Computational prediction of Au(i)–Pb(ii) bonding in coordination complexes and study of the factors affecting the formation of Au(i)–E(ii) (E = Ge, Sn, Pb) covalent bonds

Abstract

We have studied computationally the Au–M (M = Ge, Sn, Pb) bonding trends in a series of model systems [(PH₃)₃Au–(MCl₃)] (M = Ge (4), Sn (5), Pb (6)). For this, we have fully optimized the model systems at the MP2 level of theory, computing the Au–M bonding energy at the equilibrium distances applying the counterpoise (cp) correction to the basis-set superposition error (BSSE) and performing a natural energy decomposition analysis (NEDA).

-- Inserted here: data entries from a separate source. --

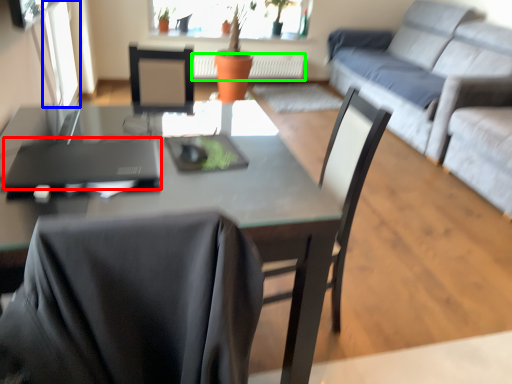
Question: Which is farther away from laptop (highlighted by a red box)? window screen (highlighted by a blue box) or radiator (highlighted by a green box)?

Choices:
 (A) window screen
 (B) radiator

Answer: (B)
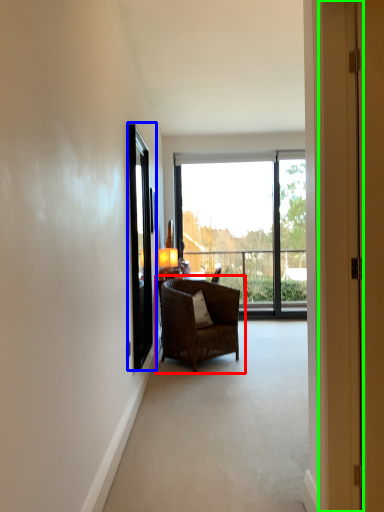
Question: Estimate the real-world distances between objects in this image. Which object is closer to chair (highlighted by a red box), screen door (highlighted by a blue box) or door (highlighted by a green box)?

Choices:
 (A) screen door
 (B) door

Answer: (A)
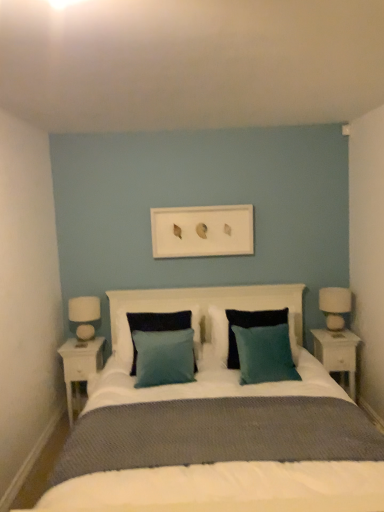
Find the location of a particular element. free space above white glossy nightstand at right, placed as the second nightstand when sorted from left to right (from a real-world perspective) is located at coordinates (330, 333).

Furthermore, a topological analysis of the electron density using QTAIM, ELF and DORI tools was performed. In order to provide further insights on the possibility of predicting the existence of Au(I)–Pb(II) donor bonds, Density Functional Theory calculations using the pbe functional and including dispersion corrections (DFT-D3/pbe) were performed on three model systems, [(PR₃)₃Au–(PbCl₃)] (R = CH₃ (7), H (8), CF₃ (9)). This study also includes the corresponding NEDA calculations and the topological analysis of the electron density, which provides information about the Au–Pb bond, but also about the supporting weak ligand–ligand interactions. Overall, the study provides information about the factors affecting the formation of stabilizing Au(I)–Pb(II) covalent bonds.